Work required — I need only the number of lines in this data that contain the string "pyautogui".

Information shown —
== Segment start ==

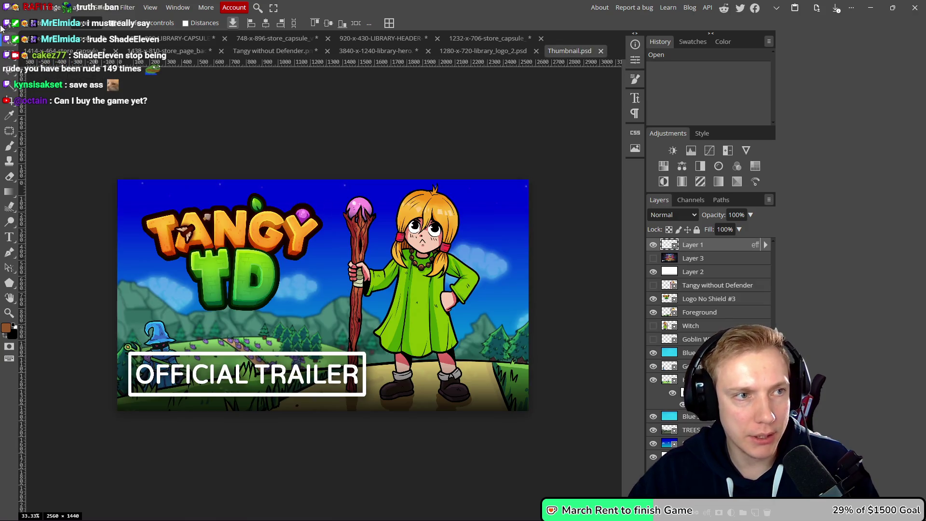
# Rename the header project to 'Header Image Preview 1920x622.psd' and reopen it.
pyautogui.click(15, 7)
pyautogui.click(24, 42)
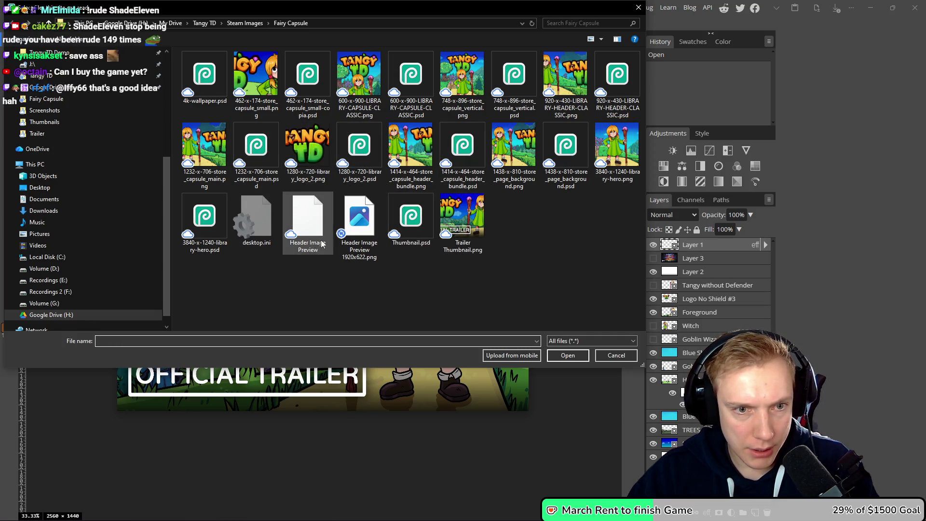
pyautogui.click(307, 250)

== Segment end ==

Written solution — 3